B. Procedural Background

The plaintiff brought suit in this court, alleging that the decision not to convene an SSB was arbitrary and capricious, not based on substantial evidence based on the whole record, a result of material administrative error, and otherwise contrary to law, Compl. ¶¶ 25-26, and challenging the defendant's partial denial of her Freedom of Information Act ("FOIA") request for the IG's report, id. ¶¶ 27-28. The court granted the defendant's motion for summary judgment as to the plaintiff's claim that the decision not to convene an SSB was arbitrary and capricious. 383 F.Supp.2d at 11-12. The court also granted the defendant's motion for summary judgment as to the plaintiff's FOIA and Privacy Act claims. Id. at 13-17.

After the plaintiff appealed, the Circuit reversed this court's grant of summary judgment as to the plaintiff's claim that the denial of her SSB request was arbitrary and capricious, determining that the IG's report and the CNO's recommendation relied on the wrong ground for relief. Miller v. Dep't of Navy, 476 F.3d 936, 939 (D.C.Cir.2007). More specifically, the Secretary was authorized to convene an SSB in cases in which "material unfairness" tainted the promotion selection board's decision. Id. The regulations clarify that "material unfairness" encompasses two situations in which an officer is entitled to an SSB. First, an SSB is appropriate if the promotion selection board deprived the officer of a constitutional or statutory right (the "`contrary to law' provision"). Sec'y of the Navy Instruction ("SECNAVINST") § 1401.1B(8)(c)(2). Second, an officer is entitled to an SSB if the promotion selection board "committed a material error of fact or material administrative error" (the "`material error' provision"). Id. § 1401.1B(8)(c)(3).

The Circuit determined that despite the fact that "the gravamen of [the plaintiff's] request for a SSB was her allegation that one of the board members acted `contrary to law'—that is, in violation of her constitutional right to equal protection," the IG's report and the CNO's memorandum relied on the "different and wholly inapplicable" "material error" provision in recommending that the Secretary deny her request for an SSB. Miller, 476 F.3d at 939. "This error is significant," the Circuit explained, "because the regulation's `material error' standard contains a `more likely than not' standard of proof, which the CNO memorandum and IG report explicitly applied in reaching their conclusions," whereas the "contrary to law" provision contains no explicit standard of proof. Id. The Circuit noted, however, that it might be permissible to apply a "more likely than not" standard to an SSB request brought under the "contrary to law" provision: "[w]hile it may be proper for the Secretary to apply a preponderance standard in evaluating claims that a promotion selection board acted `contrary to law,' it should be as the result of a conscious (and articulated) decision by the Secretary, not as the result of relying on the wrong section of the regulation." Id.

- [Collected data]
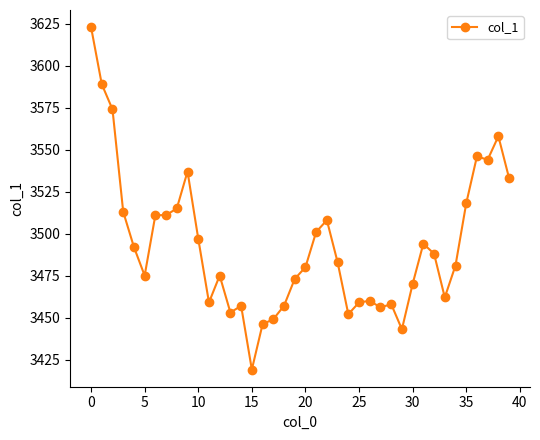

What is the value of the 39th point from the left?

3558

- [Activity list]
(1) From the procedural background, give again the passage starting with "The plaintiff brought" and going on through "Id. at 13-17.".
(2) According to the procedural background, what are all the ways the plaintiff alleged that the decision not to convene an SSB was flawed?
The data that comes after the procedural background is separate material with no connection to it.

- [Answers given]
(1)
The plaintiff brought suit in this court, alleging that the decision not to convene an SSB was arbitrary and capricious, not based on substantial evidence based on the whole record, a result of material administrative error, and otherwise contrary to law, Compl. ¶¶ 25-26, and challenging the defendant's partial denial of her Freedom of Information Act ("FOIA") request for the IG's report, id. ¶¶ 27-28. The court granted the defendant's motion for summary judgment as to the plaintiff's claim that the decision not to convene an SSB was arbitrary and capricious. 383 F.Supp.2d at 11-12. The court also granted the defendant's motion for summary judgment as to the plaintiff's FOIA and Privacy Act claims. Id. at 13-17.

(2)
- arbitrary and capricious
- not based on substantial evidence based on the whole record
- a result of material administrative error
- otherwise contrary to law